= Work to be completed =
Taking the data below line by line, count those that include the word "details" and report the number alone.

━━━━

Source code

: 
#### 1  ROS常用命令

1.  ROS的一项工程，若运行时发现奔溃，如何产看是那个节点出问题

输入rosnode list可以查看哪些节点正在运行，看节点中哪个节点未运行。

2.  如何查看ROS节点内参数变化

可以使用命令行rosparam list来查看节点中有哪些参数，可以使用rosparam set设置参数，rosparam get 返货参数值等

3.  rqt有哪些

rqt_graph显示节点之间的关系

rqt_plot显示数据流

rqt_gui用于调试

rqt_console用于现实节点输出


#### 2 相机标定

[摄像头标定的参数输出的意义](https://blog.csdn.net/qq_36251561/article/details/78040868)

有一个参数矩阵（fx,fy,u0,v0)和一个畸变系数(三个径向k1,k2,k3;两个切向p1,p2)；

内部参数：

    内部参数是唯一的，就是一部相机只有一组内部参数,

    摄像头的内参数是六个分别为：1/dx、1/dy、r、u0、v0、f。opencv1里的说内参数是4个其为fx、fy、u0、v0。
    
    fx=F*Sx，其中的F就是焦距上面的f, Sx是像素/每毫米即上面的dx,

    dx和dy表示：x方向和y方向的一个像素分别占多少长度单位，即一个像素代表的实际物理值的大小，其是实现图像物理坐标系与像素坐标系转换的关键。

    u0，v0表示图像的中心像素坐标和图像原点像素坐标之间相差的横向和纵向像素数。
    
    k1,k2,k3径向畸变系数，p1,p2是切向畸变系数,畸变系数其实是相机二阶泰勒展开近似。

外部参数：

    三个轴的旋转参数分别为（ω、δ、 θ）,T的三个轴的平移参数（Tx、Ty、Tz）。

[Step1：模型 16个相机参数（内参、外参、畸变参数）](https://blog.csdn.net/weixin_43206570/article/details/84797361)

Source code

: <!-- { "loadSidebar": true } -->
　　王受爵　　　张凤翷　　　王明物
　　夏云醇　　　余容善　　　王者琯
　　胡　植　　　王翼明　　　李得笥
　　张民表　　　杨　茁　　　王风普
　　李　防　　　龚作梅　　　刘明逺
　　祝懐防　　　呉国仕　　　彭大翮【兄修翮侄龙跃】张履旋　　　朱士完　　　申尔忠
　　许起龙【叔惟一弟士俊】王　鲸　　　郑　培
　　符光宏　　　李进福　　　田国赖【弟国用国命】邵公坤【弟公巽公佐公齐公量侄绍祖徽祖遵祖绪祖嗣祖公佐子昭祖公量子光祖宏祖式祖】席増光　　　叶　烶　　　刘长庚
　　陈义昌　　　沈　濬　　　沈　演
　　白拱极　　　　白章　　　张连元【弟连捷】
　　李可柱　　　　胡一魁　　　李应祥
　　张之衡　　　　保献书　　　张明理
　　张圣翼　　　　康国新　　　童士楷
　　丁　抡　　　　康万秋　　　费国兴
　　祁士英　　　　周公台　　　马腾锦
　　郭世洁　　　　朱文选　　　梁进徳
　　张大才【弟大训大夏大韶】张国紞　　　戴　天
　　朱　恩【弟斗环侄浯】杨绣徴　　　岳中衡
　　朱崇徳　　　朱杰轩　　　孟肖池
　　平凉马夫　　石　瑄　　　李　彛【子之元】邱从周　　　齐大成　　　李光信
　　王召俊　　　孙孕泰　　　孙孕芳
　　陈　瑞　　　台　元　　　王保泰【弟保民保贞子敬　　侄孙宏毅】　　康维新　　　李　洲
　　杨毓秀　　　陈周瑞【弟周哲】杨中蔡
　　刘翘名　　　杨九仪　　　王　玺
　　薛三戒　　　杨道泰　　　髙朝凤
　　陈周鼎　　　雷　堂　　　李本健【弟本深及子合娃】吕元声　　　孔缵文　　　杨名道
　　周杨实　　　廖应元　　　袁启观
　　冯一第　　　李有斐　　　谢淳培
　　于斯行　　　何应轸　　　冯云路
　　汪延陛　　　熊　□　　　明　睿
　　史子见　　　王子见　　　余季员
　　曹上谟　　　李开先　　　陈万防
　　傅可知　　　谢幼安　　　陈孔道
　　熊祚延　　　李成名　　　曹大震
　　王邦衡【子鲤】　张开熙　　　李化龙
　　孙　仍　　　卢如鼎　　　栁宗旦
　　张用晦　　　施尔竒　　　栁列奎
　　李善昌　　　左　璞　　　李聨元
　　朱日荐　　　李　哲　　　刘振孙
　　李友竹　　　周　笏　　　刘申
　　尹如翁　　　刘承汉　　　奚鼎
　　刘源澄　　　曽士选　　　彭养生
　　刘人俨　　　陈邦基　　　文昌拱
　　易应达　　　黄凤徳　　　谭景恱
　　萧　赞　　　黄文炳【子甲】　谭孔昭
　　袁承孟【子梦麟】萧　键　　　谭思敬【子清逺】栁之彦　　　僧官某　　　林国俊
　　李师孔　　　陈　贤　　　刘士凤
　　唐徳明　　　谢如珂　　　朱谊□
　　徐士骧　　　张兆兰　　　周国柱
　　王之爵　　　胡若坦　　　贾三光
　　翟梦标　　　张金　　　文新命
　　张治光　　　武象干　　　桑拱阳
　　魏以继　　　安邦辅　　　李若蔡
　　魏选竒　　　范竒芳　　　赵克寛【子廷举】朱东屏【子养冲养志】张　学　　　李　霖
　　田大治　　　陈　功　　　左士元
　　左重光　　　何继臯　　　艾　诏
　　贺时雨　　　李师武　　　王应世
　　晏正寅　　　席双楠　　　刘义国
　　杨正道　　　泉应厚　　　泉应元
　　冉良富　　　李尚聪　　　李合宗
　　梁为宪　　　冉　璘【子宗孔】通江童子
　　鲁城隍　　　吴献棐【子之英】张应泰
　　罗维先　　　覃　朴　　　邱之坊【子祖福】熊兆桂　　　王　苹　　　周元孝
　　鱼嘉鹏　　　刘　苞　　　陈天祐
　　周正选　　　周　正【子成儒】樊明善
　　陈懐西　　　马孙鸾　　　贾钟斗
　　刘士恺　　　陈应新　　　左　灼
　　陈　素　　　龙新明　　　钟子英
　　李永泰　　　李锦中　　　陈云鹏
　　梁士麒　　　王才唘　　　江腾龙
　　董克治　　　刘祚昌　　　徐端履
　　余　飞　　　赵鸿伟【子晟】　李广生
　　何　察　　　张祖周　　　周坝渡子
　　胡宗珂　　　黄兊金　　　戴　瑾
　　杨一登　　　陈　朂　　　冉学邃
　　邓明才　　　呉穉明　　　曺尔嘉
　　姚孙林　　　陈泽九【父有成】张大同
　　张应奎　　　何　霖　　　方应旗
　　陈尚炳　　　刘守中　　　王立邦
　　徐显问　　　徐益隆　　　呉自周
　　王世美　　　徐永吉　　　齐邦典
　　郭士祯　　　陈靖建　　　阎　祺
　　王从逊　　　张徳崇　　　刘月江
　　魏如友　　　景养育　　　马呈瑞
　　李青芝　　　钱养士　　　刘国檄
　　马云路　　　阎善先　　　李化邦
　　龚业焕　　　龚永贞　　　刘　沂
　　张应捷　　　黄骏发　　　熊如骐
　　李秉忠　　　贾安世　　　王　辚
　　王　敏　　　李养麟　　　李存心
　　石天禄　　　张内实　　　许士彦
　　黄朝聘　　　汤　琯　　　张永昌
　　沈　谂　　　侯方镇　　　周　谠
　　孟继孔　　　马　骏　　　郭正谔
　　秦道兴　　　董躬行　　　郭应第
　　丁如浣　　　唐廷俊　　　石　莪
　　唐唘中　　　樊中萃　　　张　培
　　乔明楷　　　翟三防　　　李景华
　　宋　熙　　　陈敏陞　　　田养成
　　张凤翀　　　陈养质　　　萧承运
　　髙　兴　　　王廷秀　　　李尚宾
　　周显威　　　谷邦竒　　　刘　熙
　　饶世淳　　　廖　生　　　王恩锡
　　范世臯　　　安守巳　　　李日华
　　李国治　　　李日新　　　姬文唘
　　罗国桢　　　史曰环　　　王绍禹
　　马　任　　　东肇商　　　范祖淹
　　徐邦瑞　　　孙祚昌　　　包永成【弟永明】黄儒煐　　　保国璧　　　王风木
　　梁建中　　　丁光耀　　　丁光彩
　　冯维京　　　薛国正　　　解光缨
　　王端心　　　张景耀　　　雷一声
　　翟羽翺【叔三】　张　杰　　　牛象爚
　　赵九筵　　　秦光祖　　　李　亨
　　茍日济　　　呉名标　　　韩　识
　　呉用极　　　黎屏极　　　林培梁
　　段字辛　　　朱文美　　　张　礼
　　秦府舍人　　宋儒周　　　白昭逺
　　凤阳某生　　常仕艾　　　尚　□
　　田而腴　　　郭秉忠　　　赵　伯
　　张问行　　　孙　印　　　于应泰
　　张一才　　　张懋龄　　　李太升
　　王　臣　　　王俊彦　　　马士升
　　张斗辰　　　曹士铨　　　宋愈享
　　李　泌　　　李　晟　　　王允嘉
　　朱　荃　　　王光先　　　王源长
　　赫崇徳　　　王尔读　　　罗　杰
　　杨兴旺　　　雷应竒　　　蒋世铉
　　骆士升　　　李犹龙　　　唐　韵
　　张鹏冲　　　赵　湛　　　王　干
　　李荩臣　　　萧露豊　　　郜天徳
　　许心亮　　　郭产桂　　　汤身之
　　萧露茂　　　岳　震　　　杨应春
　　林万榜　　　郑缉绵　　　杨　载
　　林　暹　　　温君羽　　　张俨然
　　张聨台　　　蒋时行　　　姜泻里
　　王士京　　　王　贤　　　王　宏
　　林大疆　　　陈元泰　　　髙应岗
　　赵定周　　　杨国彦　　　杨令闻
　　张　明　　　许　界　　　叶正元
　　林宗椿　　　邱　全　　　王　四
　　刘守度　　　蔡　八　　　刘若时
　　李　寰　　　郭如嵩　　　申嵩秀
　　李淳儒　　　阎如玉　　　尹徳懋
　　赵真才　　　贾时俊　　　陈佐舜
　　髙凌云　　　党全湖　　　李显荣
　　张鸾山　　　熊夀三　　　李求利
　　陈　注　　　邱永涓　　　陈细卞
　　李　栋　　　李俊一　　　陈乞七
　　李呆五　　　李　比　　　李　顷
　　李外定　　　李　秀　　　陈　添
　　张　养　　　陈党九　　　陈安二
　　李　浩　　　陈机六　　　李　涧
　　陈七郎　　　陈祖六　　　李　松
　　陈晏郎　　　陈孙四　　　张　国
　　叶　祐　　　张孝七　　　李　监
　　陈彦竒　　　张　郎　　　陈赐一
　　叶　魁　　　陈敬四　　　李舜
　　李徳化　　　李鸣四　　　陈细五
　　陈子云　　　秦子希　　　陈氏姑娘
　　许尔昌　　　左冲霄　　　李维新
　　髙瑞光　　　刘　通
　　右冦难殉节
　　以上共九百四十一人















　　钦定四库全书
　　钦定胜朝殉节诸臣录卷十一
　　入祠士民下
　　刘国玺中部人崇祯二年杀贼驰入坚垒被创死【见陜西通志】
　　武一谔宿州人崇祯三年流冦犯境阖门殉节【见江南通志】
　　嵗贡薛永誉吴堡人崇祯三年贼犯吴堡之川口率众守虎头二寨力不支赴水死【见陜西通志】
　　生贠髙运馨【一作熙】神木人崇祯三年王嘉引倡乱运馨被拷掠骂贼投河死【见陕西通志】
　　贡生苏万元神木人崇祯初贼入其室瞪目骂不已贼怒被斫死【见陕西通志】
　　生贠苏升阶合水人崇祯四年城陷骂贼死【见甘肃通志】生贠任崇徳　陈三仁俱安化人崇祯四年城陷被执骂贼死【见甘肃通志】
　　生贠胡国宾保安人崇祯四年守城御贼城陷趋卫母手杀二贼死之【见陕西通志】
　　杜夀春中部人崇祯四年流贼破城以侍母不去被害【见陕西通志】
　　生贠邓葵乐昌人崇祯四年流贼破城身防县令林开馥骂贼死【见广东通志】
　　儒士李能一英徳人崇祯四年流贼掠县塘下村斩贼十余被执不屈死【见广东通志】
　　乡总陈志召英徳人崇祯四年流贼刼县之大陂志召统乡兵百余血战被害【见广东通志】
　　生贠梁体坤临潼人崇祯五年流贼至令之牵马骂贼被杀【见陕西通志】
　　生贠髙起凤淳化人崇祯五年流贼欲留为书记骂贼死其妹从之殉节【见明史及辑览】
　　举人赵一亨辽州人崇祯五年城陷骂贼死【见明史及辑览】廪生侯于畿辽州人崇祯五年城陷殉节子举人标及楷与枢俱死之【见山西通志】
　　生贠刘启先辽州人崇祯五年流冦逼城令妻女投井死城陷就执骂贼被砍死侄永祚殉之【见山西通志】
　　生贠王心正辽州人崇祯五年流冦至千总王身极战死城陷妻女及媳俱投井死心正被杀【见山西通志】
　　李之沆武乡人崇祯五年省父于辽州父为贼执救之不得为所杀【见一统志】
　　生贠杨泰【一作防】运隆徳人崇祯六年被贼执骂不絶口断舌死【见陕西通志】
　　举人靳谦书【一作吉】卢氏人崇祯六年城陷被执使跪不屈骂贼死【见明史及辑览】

━━━━

= Exercise output =
2